**WHAT TO PRODUCE**
All of the data must be written out verbatim, with pictures excluded.

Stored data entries

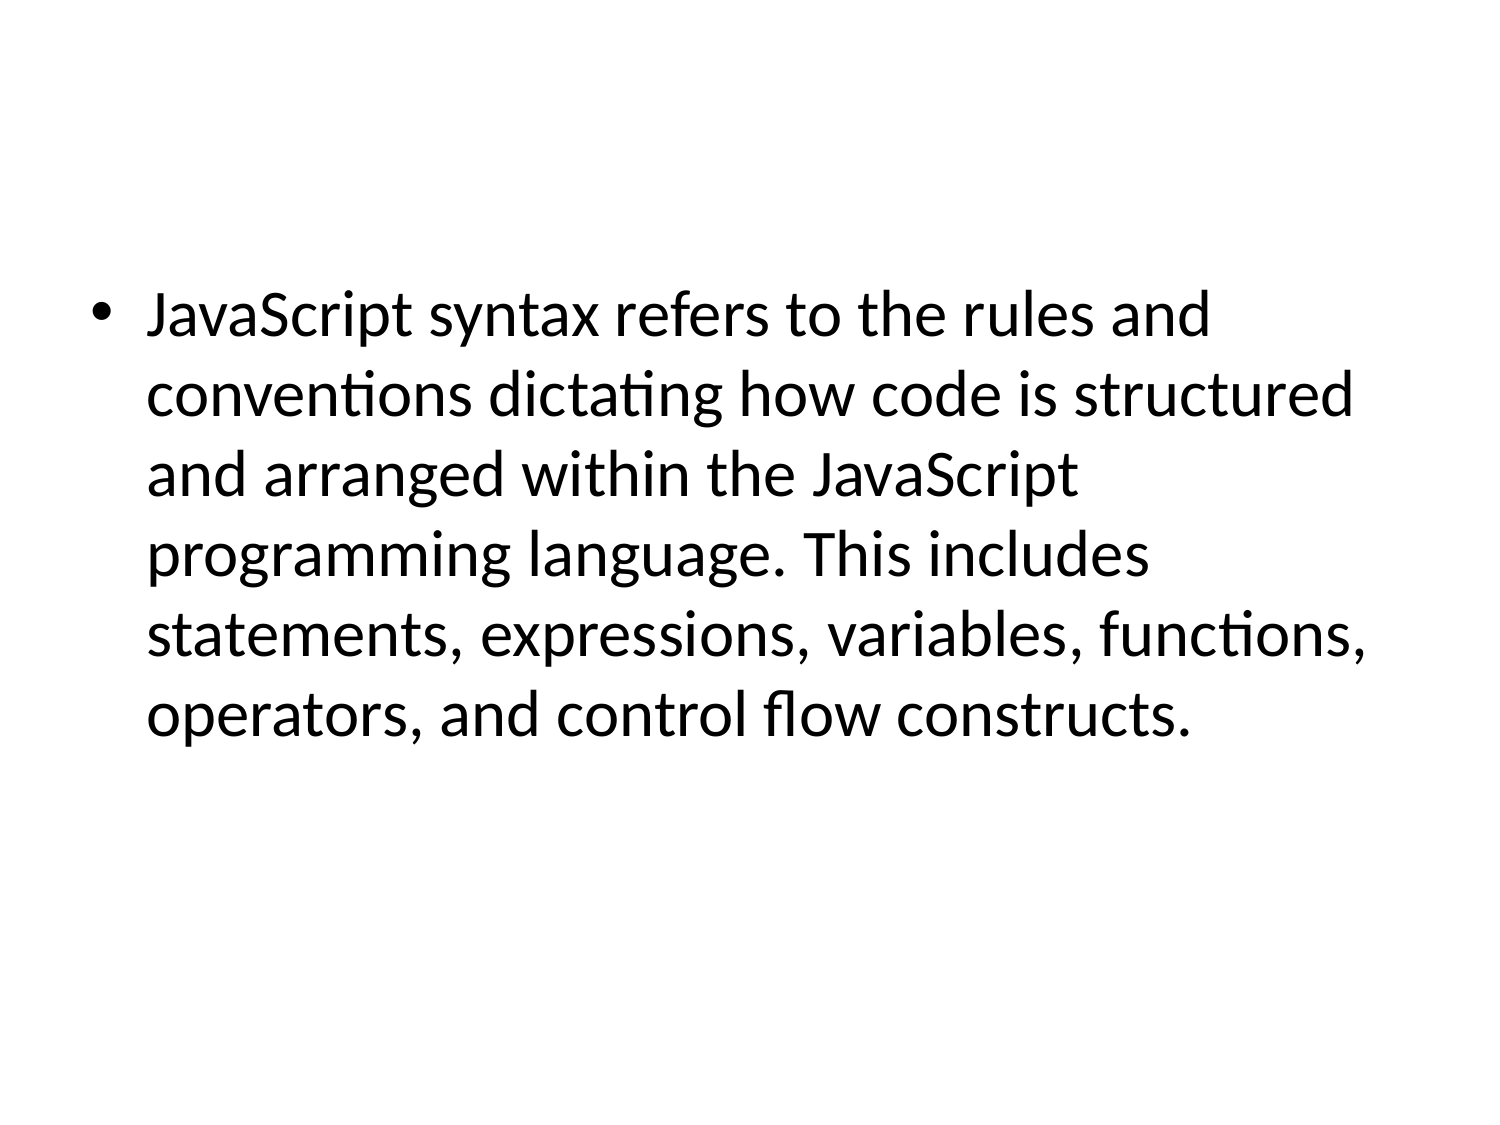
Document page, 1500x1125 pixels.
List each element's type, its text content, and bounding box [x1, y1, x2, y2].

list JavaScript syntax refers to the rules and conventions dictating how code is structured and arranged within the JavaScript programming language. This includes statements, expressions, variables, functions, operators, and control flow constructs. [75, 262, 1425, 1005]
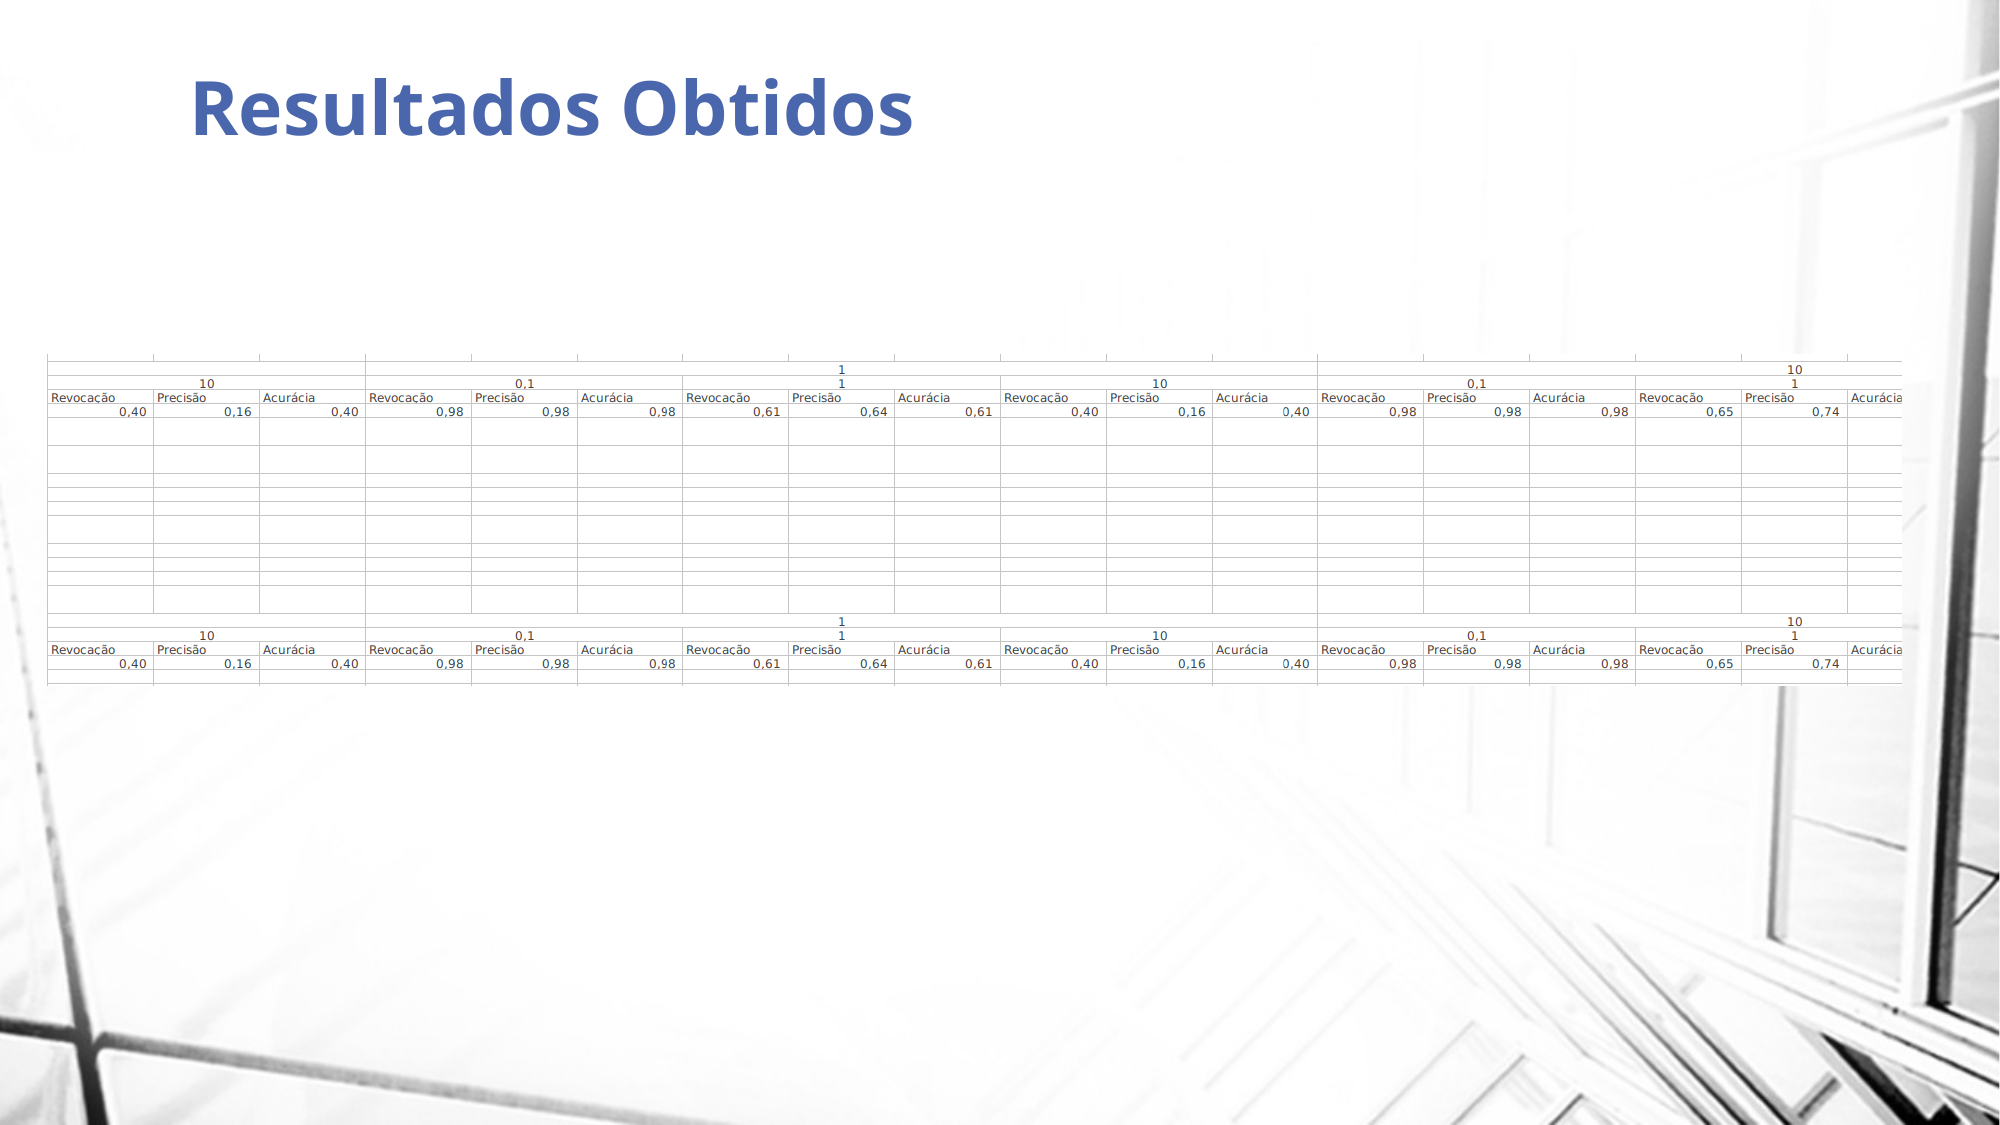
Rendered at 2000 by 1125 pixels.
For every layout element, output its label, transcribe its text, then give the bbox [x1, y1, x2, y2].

**REPLY**
Document page, 1500x1125 pixels.
List each element's type, its text content, and bounding box [x1, y1, x2, y2].

list JavaScript syntax refers to the rules and conventions dictating how code is structured and arranged within the JavaScript programming language. This includes statements, expressions, variables, functions, operators, and control flow constructs. [75, 262, 1425, 1005]
Rendered at 2000 by 1125 pixels.
For every layout element, output its label, transcribe its text, then give the bbox [x1, y1, x2, y2].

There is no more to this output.